"The profitability of momentum strategies does indeed decline sharply with market capitalization."
In Bad News Travels Slowly: Size, Analyst Coverage, and the Profitability of Momentum Strategies (NBER Working Paper No. 6553) , Harrison Hong, Terence Lim, and Jeremy Stein cite a number of studies that show that stock returns exhibit momentum: in the medium term past winners continue to perform well, while past losers continue to perform badly. They then go on to ask, what drives momentum?
Standard economic explanations do a poor job of providing an answer, they argue. For example, the evidence simply does not support a standard risk-based approach to explaining momentum. So Hong, Lim, and Stein turn to a "behavioral" approach: they ask whether momentum reflects the gradual diffusion of firm-specific information which, unlike earnings data, is not made publicly available to all investors simultaneously. They predict that stocks with slower information diffusion will exhibit more pronounced momentum.
Their sample, which runs from 1980-96, separates stocks into different classes according to the speed of information diffusion. They use data on stock returns from a file which includes NYSE, AMEX, and NASDAQ stocks, along with data on analyst coverage.
In the first set of tests, the authors sort firms into 10 classes by size and ask whether momentum strategies will be more profitable with the smaller firms. Information about small firms seeps out more slowly than information about big firms, the authors suggest. One reason is that investors face fixed costs for acquiring information. This means that, in the aggregate, investors will devote more effort to learning about those stocks in which they can take larger positions. The authors demonstrate that, aside from some unusual behavior among truly tiny stocks, the profitability of momentum strategies does indeed decline sharply with market capitalization.

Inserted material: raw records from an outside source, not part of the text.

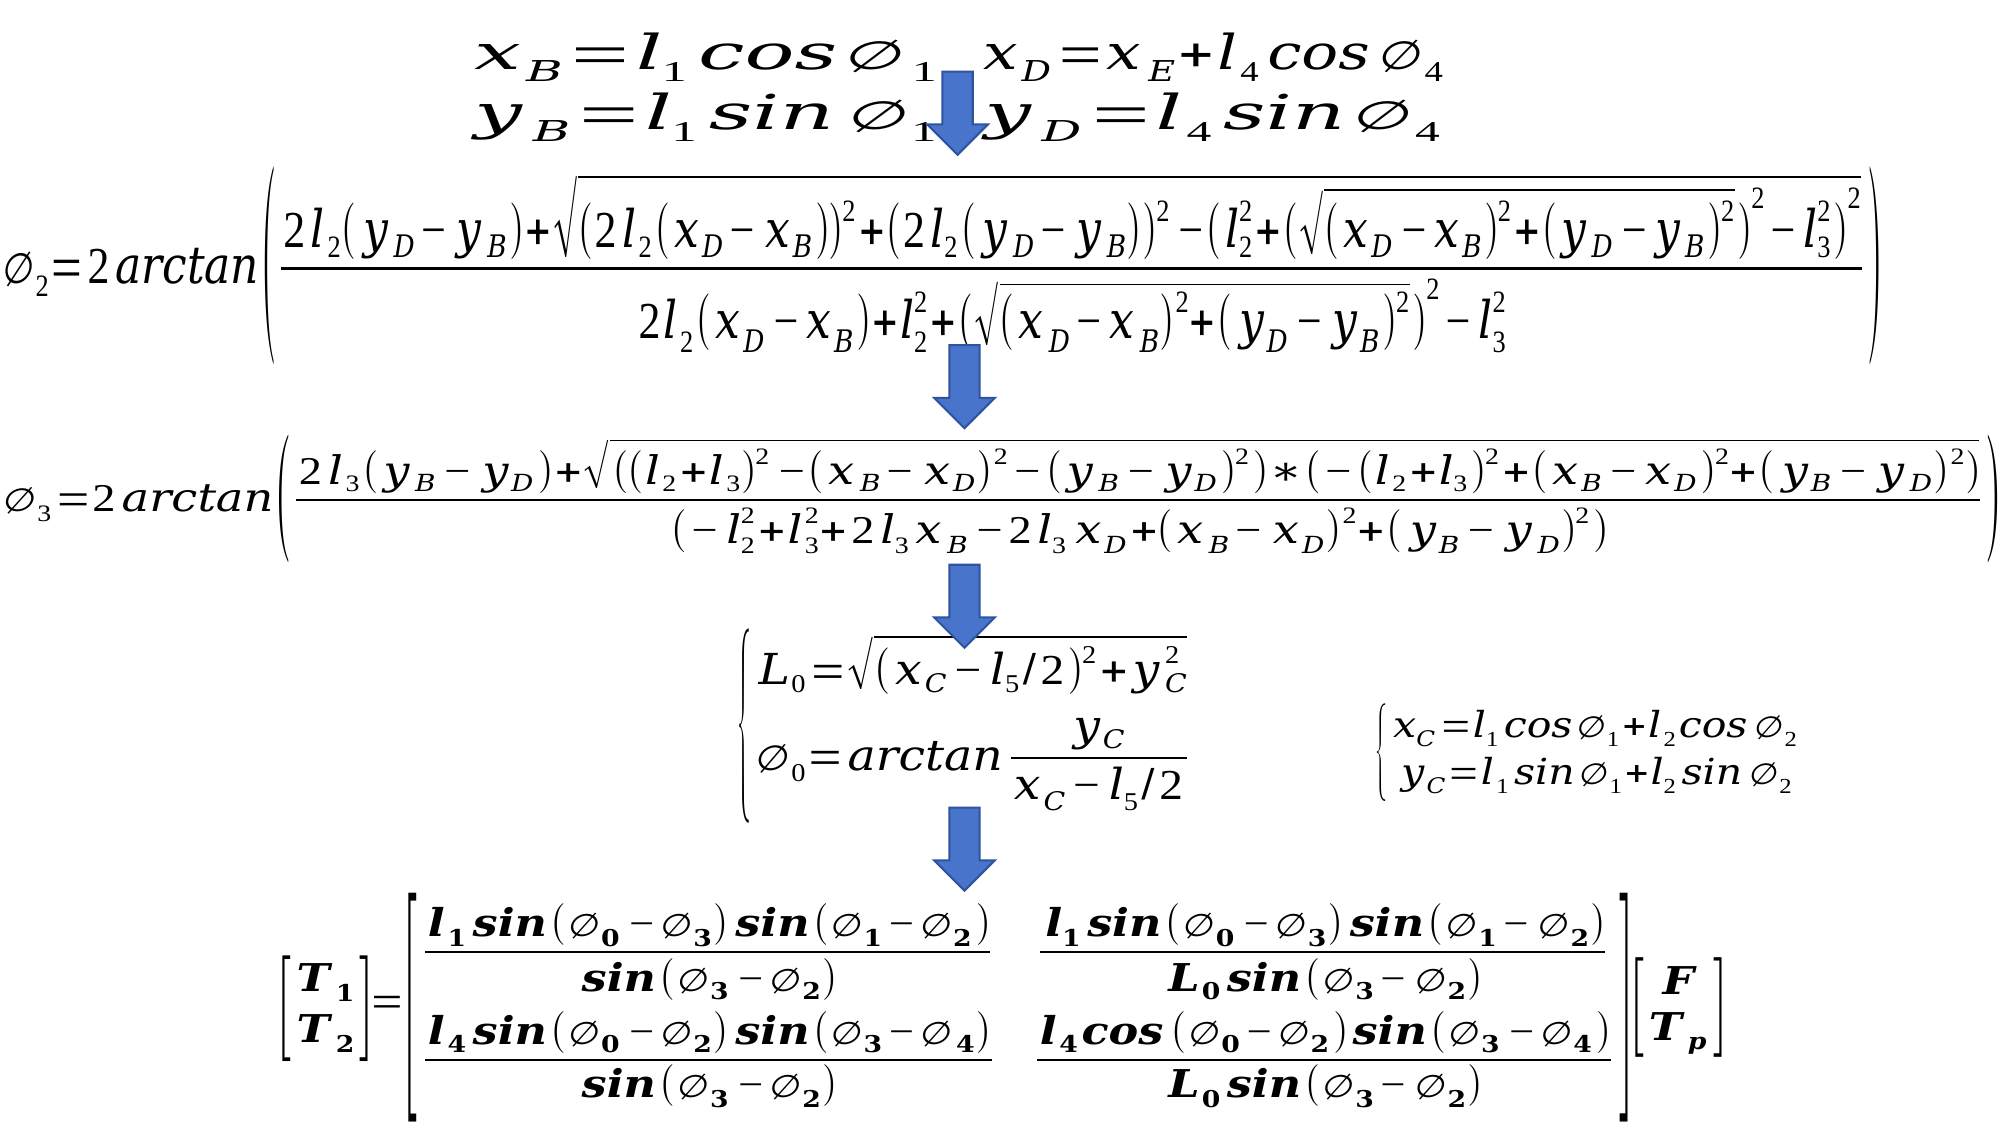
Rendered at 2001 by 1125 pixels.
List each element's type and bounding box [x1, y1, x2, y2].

text_box [931, 806, 998, 893]
text_box [931, 563, 998, 650]
text_box [924, 70, 991, 157]
text_box [931, 344, 998, 430]
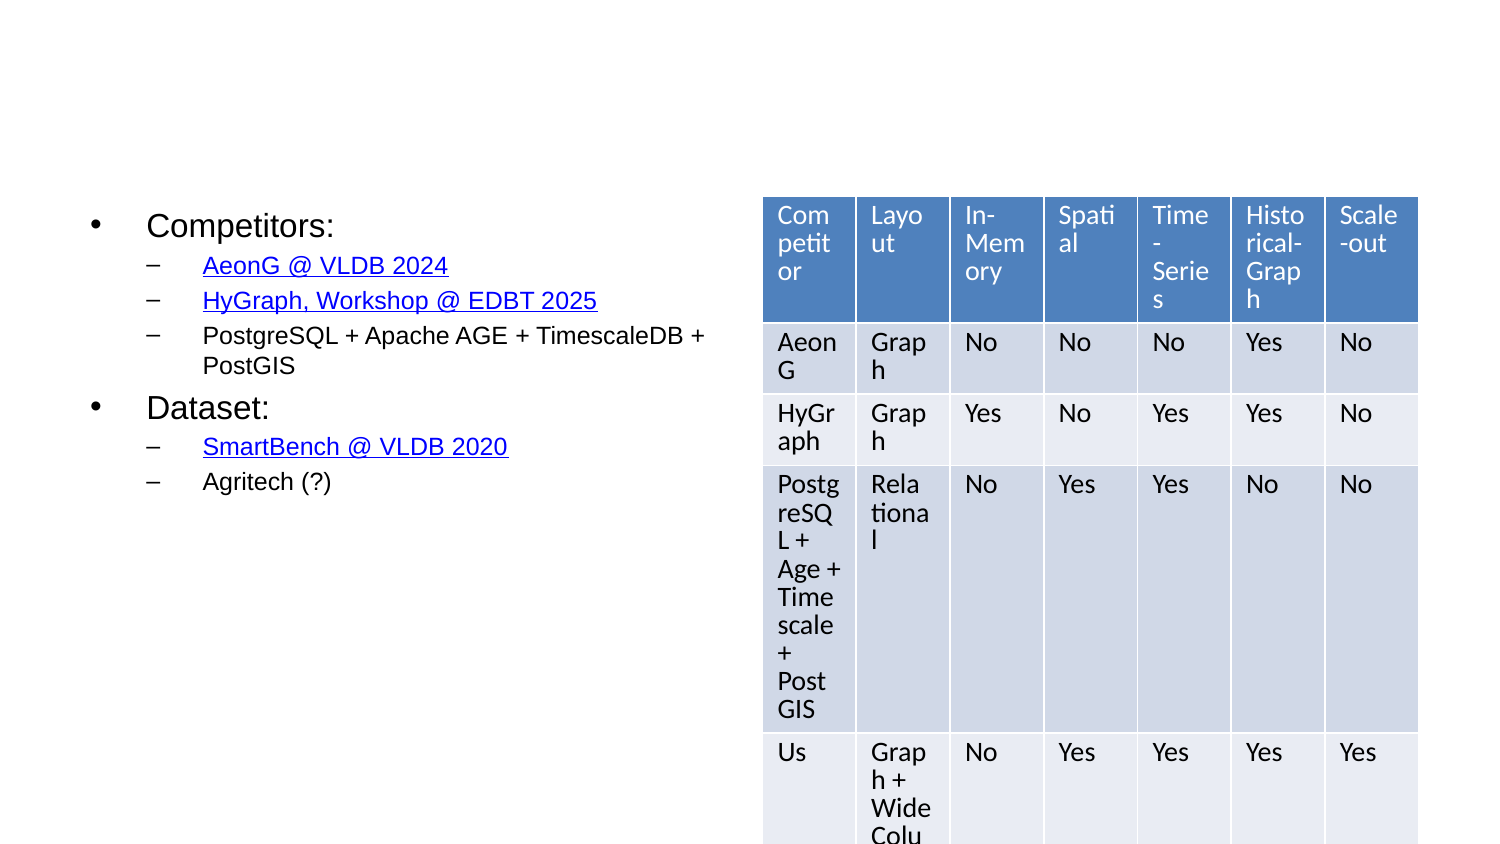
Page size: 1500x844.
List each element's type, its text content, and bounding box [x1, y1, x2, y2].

table_header In-Memory [951, 197, 1043, 322]
table_cell Yes [1326, 734, 1418, 844]
table_cell No [1045, 395, 1137, 465]
table_cell Yes [1232, 324, 1324, 393]
table_cell Graph + WideColumn [857, 734, 949, 844]
table_cell Relational [857, 466, 949, 732]
list Competitors: AeonG @ VLDB 2024 HyGraph, Workshop @ EDBT 2025 PostgreSQL + Apache AGE + TimescaleDB + PostGIS Dataset: SmartBench @ VLDB 2020 Agritech (?) [75, 196, 738, 754]
table_cell Yes [1045, 734, 1137, 844]
table_cell Graph [857, 395, 949, 465]
table_cell Yes [1232, 395, 1324, 465]
table_cell Yes [1138, 466, 1230, 732]
table_cell PostgreSQL + Age + Timescale + PostGIS [763, 466, 855, 732]
table_cell Yes [1232, 734, 1324, 844]
table_cell No [1045, 324, 1137, 393]
table_header Time-Series [1138, 197, 1230, 322]
table_cell Yes [1138, 395, 1230, 465]
table_header Competitor [763, 197, 855, 322]
table_cell Yes [951, 395, 1043, 465]
table_cell AeonG [763, 324, 855, 393]
table_cell Yes [1138, 734, 1230, 844]
table_cell Graph [857, 324, 949, 393]
table_cell No [1326, 395, 1418, 465]
table_cell Us [763, 734, 855, 844]
table_cell Yes [1045, 466, 1137, 732]
table_cell No [1326, 324, 1418, 393]
table_header Spatial [1045, 197, 1137, 322]
table_header Historical-Graph [1232, 197, 1324, 322]
table_cell No [1138, 324, 1230, 393]
table_cell No [951, 734, 1043, 844]
table_cell No [951, 324, 1043, 393]
table_header Scale-out [1326, 197, 1418, 322]
table_header Layout [857, 197, 949, 322]
table_cell No [951, 466, 1043, 732]
table_cell No [1326, 466, 1418, 732]
table_cell No [1232, 466, 1324, 732]
table_cell HyGraph [763, 395, 855, 465]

In the full sample, a baseline strategy that buys winners, the top 30 percent of firms based on past performance, and shorts losers, the bottom 30 percent, generates 0.53 percent per month return. The researchers break this result down to show that a momentum strategy generally works better for smaller firms. However, one exception is that for the very smallest class of firms, a momentum strategy actually yields a negative result. The researchers argue that this likely reflects very limited investor participation in these tiny stocks - otherwise known as "thin trading" - which can lead to more pronounced supply-shock-induced reversals.
For the second smallest group of firms, momentum profits are significantly positive, though. Profits reach a peak at the third smallest group of firms, in which market capitalization averages $45 million. Here, profits are a striking 1.43 percent per month, three times the value for the sample as a whole. Above this third class, though, momentum profits decline to the point where they are effectively zero for the largest firms.
In a further set of tests, the authors use analyst coverage as an alternative proxy for information flow, on the hypothesis that with less analyst coverage, information gets out more slowly to the investing public. The researchers hold size constant to show that momentum strategies work particularly well among stocks with low analyst coverage. In the low-residual coverage subsample, a momentum strategy yields a profit of 1.13 percent per month. For a high-residual-coverage subsample, it is only 0.72 percent. Thus the evidence confirms the predicted result, that stocks with slower information diffusion exhibit more pronounced momentum.
Hong, Lim and Stein go on to show that there is a strong asymmetry in terms of the effect of analyst coverage for good and bad news. Low coverage stocks react more sluggishly to bad news than to good news, or said differently the effect of analyst coverage is far more pronounced for stocks that are past losers than for past winners. This is consistent with the hypothesis that firm-specific information, particularly bad news, diffuses only gradually across the investing public. The authors suggest that, to the extent that managers prefer higher to lower stock prices, they will seek to publicize good news when they have it. However, when the same managers are sitting on bad news, they clearly have less of an incentive to keep investors up to date.